Lenta reported that the situation for miners in the Irkutsk Oblast in Siberia has deteriorated of late.
As previously reported, in October, Igor Kobzev, the Governor of the Irkutsk Oblast in southeastern Siberia, appealed to the Deputy Prime Minister and de facto government power chief Alexander Novak to “complain about illicit cryptocurrency miners” whom he claimed were causing dangerous spikes in consumption.
Kobzev has since backtracked somewhat and taken a conciliatory tone.

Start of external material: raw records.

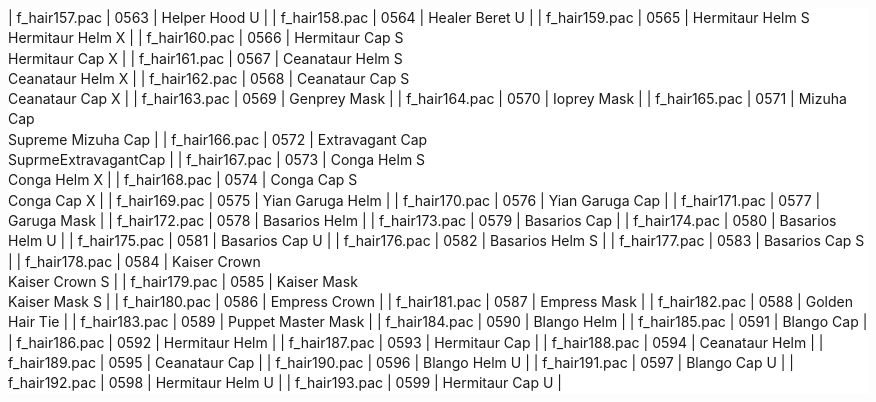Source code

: | f_hair157.pac |   0563  |                                   Helper Hood U                                  |
| f_hair158.pac |   0564  |                                  Healer Beret U                                  |
| f_hair159.pac |   0565  |                       Hermitaur Helm S<br>Hermitaur Helm X                       |
| f_hair160.pac |   0566  |                        Hermitaur Cap S<br>Hermitaur Cap X                        |
| f_hair161.pac |   0567  |                       Ceanataur Helm S<br>Ceanataur Helm X                       |
| f_hair162.pac |   0568  |                        Ceanataur Cap S<br>Ceanataur Cap X                        |
| f_hair163.pac |   0569  |                                   Genprey Mask                                   |
| f_hair164.pac |   0570  |                                    Ioprey Mask                                   |
| f_hair165.pac |   0571  |                         Mizuha Cap<br>Supreme Mizuha Cap                         |
| f_hair166.pac |   0572  |                      Extravagant Cap<br>SuprmeExtravagantCap                     |
| f_hair167.pac |   0573  |                           Conga Helm S<br>Conga Helm X                           |
| f_hair168.pac |   0574  |                            Conga Cap S<br>Conga Cap X                            |
| f_hair169.pac |   0575  |                                 Yian Garuga Helm                                 |
| f_hair170.pac |   0576  |                                  Yian Garuga Cap                                 |
| f_hair171.pac |   0577  |                                    Garuga Mask                                   |
| f_hair172.pac |   0578  |                                   Basarios Helm                                  |
| f_hair173.pac |   0579  |                                   Basarios Cap                                   |
| f_hair174.pac |   0580  |                                  Basarios Helm U                                 |
| f_hair175.pac |   0581  |                                  Basarios Cap U                                  |
| f_hair176.pac |   0582  |                                  Basarios Helm S                                 |
| f_hair177.pac |   0583  |                                  Basarios Cap S                                  |
| f_hair178.pac |   0584  |                          Kaiser Crown<br>Kaiser Crown S                          |
| f_hair179.pac |   0585  |                           Kaiser Mask<br>Kaiser Mask S                           |
| f_hair180.pac |   0586  |                                   Empress Crown                                  |
| f_hair181.pac |   0587  |                                   Empress Mask                                   |
| f_hair182.pac |   0588  |                                  Golden Hair Tie                                 |
| f_hair183.pac |   0589  |                                Puppet Master Mask                                |
| f_hair184.pac |   0590  |                                    Blango Helm                                   |
| f_hair185.pac |   0591  |                                    Blango Cap                                    |
| f_hair186.pac |   0592  |                                  Hermitaur Helm                                  |
| f_hair187.pac |   0593  |                                   Hermitaur Cap                                  |
| f_hair188.pac |   0594  |                                  Ceanataur Helm                                  |
| f_hair189.pac |   0595  |                                   Ceanataur Cap                                  |
| f_hair190.pac |   0596  |                                   Blango Helm U                                  |
| f_hair191.pac |   0597  |                                   Blango Cap U                                   |
| f_hair192.pac |   0598  |                                 Hermitaur Helm U                                 |
| f_hair193.pac |   0599  |                                  Hermitaur Cap U                                 |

Late last month, he even spoke about helping miners settle in the region – provided the government follows through with legislation that would force miners onto new tariffs.
At present, many in the area – and elsewhere in Russia – are paying highly subsidized, low electricity rates intended for residential and non-industrial or non-commercial use.
However, as mining has no legal status in Russia, power companies have found it hard to force miners onto higher tariffs while politicians continue to make little headway with their legislative efforts.
But the Oblast’s energy provider, Irkutskenergosbyt, appears to have had enough – and is now taking matters into its own hands. Lenta noted that the firm has perused legal action against 85 miners in the region – mostly individuals mining from home. Thus far, the company has won nine of these cases, with a number of others still active.
Some miners have expressed outrage at the move, but others claimed that the power company has a point – and that only the government has the power to solve the matter.
The media outlet quoted Vitaly Borshchenko, the co-founder of the crypto mining equipment specialist BitCluster, as complaining that “given the lack of clear definitions in [existing] legislation,” it was “unclear on what grounds the use of computing-related devices” was being “recognized as a commercial activity.”
Murad Yaliev, of the Irkutsk-based crypto “mining hotel” service MinerWorld, was also quoted as saying there was “no legal basis for” the move.
But in a separate article from the same media outlet, others disagreed. The crypto mining firm EMCD’s sales chief Dmitry Kudinov was quoted as stating:
“You can see where Irkutskenergosbyt is coming from.”
In some cases, he noted, miners were not being forthcoming about their activities, and “large amounts of electricity consumption” had spiked an increase “in the company’s debts” – debts that were “constantly growing” with the influx of new miners to the region. Ultimately, he noted, the bill would “have to be covered by [ordinary] citizens” in the region.
Kudinov opined that the whole problem could have been avoided if an appropriate legislative framework had been set in place in Russia in the first place.
A blockchain specialist at the same firm, Denis Smirnov, was quoted as adding:
“Since crypto mining is an [extremely] energy-intensive activity, it should be classified as a commercial activity. I do not believe that Russia will lose its status as an attractive region for miners if mining is recognized as an official [industrial sector]. On the contrary, it will increase the attractiveness [of Russia] as a mining destination.”
Smirnov said that legislation would make “the rules of the game” very “clear” for miners, and would remove elements of uncertainty from miners’ business plans.
“Legislative initiatives and regulation will attract a large number of market participants to [Russia], and it is this step that will allow Russia to become the [global mining industry]’s flagship.”